▸ EJERCICIO 1
Transcribe del texto sobre el Maitake el fragmento que empieza con las palabras "Su compuesto más" y termina con "eficiente y equilibrada.".
▸ EJERCICIO 2
Según el texto sobre el Maitake, ¿al pie de qué árboles crece Grifola frondosa?
▸ EJERCICIO 3
Continúa el texto sobre el Maitake a partir de su última oración.

▸ TEXTO

####

El hongo bailarín que baila en dos frentes: inmunidad y metabolismo.
Cuenta la leyenda japonesa que quienes encontraban Maitake silvestre en el bosque se ponían a bailar de alegría — de ahí su nombre: mai (bailar) take (hongo). No era solo por su sabor extraordinario, sino porque sabían lo que tenían en las manos: un hongo escaso, valioso y con siglos de uso medicinal en la tradición oriental.
Grifola frondosa crece en otoño al pie de los robles y castaños, formando racimos que pueden pesar varios kilos. Su aparición era celebrada — y con razón. Hoy la ciencia confirma lo que esa tradición intuyó: el Maitake tiene una composición bioactiva única con acción simultánea sobre dos sistemas fundamentales del organismo.
Inmunidad y metabolismo — los dos frentes del Maitake
Lo que diferencia al Maitake dentro del catálogo de hongos funcionales es su doble acción sobre el sistema inmunológico y el metabolismo — dos planos que rara vez un solo hongo aborda con igual profundidad.
Su compuesto más característico es el Grifolan — un beta-glucano exclusivo de Grifola frondosa con una de las acciones inmunomoduladoras más estudiadas del reino fungi. Estimula y regula las defensas naturales del organismo, ayudándolo a identificar y responder a amenazas de forma más eficiente y equilibrada.

####

▸ INFORMACIÓN PROPORCIONADA
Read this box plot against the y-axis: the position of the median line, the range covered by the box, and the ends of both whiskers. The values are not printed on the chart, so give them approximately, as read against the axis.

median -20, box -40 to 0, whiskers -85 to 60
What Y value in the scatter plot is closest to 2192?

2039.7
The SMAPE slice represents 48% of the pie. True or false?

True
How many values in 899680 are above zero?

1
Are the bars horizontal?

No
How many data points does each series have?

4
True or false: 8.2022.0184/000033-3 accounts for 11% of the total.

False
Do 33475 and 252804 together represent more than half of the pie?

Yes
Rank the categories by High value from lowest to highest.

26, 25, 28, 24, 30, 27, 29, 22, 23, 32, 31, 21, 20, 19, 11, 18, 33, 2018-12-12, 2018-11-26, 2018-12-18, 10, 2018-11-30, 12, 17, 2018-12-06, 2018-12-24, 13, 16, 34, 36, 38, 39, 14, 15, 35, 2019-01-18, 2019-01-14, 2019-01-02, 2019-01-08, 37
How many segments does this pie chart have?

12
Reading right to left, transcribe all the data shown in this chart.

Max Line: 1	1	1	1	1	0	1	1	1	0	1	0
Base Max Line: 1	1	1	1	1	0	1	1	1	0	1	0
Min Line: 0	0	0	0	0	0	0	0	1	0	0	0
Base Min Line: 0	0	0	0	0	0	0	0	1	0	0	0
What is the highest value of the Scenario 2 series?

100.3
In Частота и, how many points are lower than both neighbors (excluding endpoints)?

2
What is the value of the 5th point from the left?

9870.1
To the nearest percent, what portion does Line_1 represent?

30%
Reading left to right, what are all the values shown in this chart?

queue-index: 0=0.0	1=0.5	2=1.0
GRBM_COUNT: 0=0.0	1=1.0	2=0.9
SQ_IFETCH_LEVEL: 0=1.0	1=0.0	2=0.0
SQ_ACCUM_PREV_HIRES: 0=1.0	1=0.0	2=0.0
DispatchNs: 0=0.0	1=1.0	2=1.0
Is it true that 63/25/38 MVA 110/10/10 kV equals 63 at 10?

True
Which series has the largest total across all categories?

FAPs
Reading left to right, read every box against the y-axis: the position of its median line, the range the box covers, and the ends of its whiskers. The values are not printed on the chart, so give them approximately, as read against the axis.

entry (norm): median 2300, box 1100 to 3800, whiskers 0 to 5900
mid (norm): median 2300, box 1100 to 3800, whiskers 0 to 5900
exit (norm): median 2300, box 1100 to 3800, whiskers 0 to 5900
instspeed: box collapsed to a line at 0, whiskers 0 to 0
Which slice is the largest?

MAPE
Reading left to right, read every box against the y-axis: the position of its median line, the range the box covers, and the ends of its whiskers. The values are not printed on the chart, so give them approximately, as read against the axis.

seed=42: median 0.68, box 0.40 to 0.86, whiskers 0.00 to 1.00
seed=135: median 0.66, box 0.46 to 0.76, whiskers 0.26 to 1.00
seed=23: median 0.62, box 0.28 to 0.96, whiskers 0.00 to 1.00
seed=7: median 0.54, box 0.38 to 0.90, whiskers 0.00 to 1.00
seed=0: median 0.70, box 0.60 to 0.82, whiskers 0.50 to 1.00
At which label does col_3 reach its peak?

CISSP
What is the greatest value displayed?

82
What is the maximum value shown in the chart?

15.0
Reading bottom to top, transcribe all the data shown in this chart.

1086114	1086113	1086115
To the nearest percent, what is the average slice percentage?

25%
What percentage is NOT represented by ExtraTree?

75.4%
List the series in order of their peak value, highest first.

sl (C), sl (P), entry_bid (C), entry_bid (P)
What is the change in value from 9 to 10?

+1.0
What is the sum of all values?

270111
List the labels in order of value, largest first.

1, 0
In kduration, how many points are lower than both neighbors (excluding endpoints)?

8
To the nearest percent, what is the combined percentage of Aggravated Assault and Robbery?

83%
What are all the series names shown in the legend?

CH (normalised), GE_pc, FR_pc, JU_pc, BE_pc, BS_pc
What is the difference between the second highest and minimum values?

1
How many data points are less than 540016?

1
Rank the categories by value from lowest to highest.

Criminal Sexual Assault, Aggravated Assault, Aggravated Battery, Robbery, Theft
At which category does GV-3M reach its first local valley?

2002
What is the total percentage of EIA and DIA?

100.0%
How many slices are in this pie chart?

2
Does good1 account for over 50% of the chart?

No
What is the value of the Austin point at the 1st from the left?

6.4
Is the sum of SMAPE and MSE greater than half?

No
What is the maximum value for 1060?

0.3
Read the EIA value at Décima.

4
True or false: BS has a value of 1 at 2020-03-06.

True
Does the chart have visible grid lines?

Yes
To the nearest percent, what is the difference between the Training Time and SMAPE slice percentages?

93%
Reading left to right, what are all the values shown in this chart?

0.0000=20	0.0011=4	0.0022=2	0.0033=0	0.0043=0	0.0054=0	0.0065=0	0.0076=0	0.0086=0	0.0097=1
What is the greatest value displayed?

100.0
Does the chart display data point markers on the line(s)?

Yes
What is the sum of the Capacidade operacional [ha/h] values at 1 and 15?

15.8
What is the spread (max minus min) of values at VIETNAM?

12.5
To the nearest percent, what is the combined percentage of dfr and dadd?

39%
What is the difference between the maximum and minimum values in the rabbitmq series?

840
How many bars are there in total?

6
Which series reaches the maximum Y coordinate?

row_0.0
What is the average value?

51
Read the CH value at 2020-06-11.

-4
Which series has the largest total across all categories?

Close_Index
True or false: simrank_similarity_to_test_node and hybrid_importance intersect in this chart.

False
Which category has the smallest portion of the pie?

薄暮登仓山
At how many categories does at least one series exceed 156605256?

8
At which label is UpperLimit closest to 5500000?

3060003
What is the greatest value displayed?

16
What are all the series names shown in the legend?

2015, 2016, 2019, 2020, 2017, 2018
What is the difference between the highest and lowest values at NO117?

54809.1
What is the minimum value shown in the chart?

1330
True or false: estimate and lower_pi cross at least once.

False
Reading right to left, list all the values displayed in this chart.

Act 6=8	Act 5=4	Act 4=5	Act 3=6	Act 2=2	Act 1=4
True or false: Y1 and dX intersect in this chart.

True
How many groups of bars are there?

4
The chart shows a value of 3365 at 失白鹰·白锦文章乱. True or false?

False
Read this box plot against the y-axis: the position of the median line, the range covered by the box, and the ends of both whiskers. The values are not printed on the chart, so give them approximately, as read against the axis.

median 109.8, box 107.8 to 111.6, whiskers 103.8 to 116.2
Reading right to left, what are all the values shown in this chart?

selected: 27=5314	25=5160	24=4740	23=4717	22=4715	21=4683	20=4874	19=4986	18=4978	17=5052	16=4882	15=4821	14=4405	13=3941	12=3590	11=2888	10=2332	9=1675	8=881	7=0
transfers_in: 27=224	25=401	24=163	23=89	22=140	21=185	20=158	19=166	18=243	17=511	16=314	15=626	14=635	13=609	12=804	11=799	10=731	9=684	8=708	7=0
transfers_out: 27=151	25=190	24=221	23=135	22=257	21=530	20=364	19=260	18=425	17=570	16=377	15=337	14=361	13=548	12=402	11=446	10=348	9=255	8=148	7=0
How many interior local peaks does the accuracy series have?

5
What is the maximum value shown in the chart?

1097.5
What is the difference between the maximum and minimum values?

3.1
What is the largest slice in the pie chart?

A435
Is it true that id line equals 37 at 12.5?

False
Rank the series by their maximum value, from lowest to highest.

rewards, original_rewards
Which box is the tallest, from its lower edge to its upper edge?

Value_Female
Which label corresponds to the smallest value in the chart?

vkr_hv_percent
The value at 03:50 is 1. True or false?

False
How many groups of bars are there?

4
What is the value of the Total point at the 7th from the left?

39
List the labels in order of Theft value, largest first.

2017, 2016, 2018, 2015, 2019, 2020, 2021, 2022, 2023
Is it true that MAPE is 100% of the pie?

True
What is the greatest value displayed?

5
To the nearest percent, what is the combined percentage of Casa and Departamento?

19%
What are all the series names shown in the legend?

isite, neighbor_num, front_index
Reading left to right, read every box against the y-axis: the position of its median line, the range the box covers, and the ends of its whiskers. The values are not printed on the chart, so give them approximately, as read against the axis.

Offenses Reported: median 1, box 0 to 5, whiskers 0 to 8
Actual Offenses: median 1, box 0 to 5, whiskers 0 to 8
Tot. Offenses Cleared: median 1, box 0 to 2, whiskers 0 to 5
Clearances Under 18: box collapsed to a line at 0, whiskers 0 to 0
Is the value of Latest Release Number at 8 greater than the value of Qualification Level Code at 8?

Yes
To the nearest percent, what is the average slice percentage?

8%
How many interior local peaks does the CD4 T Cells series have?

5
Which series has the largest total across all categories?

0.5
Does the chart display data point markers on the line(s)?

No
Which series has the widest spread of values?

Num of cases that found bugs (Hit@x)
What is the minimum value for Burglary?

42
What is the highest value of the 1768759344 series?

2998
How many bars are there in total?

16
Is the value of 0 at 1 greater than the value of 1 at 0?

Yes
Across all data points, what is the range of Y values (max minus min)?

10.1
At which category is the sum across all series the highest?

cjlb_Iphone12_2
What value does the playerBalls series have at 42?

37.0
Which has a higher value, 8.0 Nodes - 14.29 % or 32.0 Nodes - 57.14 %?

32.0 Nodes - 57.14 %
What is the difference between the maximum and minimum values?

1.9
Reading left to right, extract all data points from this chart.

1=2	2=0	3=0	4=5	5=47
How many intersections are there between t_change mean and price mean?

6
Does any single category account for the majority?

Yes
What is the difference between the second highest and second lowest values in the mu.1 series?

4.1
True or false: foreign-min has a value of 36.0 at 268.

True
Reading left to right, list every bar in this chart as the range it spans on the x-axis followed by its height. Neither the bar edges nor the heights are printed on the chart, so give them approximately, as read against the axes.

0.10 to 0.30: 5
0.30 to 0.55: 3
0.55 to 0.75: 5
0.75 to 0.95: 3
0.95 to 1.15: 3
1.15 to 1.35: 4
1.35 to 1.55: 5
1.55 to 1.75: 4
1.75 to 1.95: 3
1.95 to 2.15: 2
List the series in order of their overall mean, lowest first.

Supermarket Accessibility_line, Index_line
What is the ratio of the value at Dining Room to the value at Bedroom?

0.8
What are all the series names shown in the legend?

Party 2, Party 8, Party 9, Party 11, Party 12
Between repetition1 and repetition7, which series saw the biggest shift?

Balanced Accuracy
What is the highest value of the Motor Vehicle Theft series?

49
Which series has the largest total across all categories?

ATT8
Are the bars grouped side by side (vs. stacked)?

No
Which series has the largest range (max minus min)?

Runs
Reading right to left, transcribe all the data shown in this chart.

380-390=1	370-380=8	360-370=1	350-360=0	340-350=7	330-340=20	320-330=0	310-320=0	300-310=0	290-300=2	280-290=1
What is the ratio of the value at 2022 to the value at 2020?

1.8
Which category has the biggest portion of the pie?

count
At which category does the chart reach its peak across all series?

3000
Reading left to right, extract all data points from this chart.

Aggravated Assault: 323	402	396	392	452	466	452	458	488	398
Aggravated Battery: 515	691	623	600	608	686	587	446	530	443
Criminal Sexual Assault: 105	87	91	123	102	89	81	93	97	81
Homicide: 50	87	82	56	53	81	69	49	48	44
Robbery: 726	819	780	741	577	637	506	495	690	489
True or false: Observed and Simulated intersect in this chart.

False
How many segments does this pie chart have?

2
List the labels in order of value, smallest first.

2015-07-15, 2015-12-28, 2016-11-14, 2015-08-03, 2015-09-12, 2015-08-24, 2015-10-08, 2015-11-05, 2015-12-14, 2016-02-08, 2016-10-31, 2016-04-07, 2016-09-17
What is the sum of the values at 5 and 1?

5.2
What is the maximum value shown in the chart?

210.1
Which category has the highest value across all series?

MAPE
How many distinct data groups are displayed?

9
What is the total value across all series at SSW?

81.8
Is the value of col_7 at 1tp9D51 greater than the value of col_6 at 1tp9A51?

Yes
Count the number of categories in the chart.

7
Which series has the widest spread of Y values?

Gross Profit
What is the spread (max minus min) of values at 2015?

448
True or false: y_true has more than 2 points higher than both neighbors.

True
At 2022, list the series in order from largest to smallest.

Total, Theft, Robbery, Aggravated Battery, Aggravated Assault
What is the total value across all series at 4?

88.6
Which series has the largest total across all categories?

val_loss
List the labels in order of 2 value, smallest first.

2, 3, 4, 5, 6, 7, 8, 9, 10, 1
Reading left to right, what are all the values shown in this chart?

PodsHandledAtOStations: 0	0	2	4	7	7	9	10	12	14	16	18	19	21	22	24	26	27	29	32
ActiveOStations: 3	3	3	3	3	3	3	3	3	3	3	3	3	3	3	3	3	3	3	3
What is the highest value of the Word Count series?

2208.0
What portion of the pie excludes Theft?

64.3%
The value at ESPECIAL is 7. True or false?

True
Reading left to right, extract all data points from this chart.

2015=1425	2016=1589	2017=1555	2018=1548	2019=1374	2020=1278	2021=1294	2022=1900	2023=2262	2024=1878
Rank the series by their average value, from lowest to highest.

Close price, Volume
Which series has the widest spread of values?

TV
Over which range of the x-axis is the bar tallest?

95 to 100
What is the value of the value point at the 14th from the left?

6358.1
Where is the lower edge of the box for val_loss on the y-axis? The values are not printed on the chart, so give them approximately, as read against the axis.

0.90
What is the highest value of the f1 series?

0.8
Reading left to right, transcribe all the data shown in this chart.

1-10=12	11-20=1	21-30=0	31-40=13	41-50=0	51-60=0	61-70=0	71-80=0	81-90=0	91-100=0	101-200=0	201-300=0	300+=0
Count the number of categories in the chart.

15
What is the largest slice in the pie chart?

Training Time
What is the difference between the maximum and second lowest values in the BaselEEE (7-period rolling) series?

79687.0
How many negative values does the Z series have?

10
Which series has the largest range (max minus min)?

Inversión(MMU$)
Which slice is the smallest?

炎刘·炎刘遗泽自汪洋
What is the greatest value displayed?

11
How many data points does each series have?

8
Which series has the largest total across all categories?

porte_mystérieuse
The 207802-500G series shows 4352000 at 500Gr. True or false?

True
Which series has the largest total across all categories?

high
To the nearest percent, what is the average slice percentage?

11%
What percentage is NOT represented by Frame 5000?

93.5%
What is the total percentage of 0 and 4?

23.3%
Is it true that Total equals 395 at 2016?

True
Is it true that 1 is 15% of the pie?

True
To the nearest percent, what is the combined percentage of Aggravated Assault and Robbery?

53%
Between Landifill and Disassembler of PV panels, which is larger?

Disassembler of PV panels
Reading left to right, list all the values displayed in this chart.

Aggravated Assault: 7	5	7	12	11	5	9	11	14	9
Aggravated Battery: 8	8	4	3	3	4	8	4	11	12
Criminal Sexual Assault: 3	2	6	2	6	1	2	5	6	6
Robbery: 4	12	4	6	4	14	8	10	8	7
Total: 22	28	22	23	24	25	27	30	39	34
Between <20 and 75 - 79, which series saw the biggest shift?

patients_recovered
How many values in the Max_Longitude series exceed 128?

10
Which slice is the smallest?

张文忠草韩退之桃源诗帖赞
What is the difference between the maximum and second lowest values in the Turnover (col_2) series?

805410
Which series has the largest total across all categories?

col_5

####

▸ RESPUESTA FINAL 1
Su compuesto más característico es el Grifolan — un beta-glucano exclusivo de Grifola frondosa con una de las acciones inmunomoduladoras más estudiadas del reino fungi. Estimula y regula las defensas naturales del organismo, ayudándolo a identificar y responder a amenazas de forma más eficiente y equilibrada.

▸ RESPUESTA FINAL 2
Al pie de los robles y castaños.

▸ RESPUESTA FINAL 3
Al mismo tiempo, sus polisacáridos, fibra natural y vitaminas del complejo B actúan sobre el metabolismo — favoreciendo la regulación del azúcar en sangre, el equilibrio del colesterol, la salud cardiovascular y el control del peso desde un enfoque funcional y sostenido. No es una solución aislada — es un acompañamiento real para quienes trabajan activamente en su bienestar metabólico.
Lo que muchas personas notan con el uso continuado: defensas más robustas y sostenidas, mejor regulación de la glucosa y el colesterol, menor inflamación acumulada, más vitalidad general y una sensación de equilibrio interno que se construye progresivamente con la constancia.
Cuerpo fructífero completo — sin atajos
Trabajamos exclusivamente con cuerpo fructífero completo de Grifola frondosa. Su Grifolan, polisacáridos, beta-glucanos, vitaminas del complejo B y minerales esenciales — potasio, magnesio, zinc y fósforo — actúan en sinergia, exactamente como la naturaleza los dispuso. Sin rellenos, sin aditivos, solo el hongo.
¿Cómo tomarlo?
1 a 2 cápsulas por día, preferentemente en ayunas o junto a las comidas. Los hongos funcionales actúan de forma progresiva — se recomienda un uso continuo de al menos 2 a 3 meses para acompañar los procesos naturales del organismo de forma sostenida.
Conservar en lugar fresco, seco y alejado de la luz solar directa.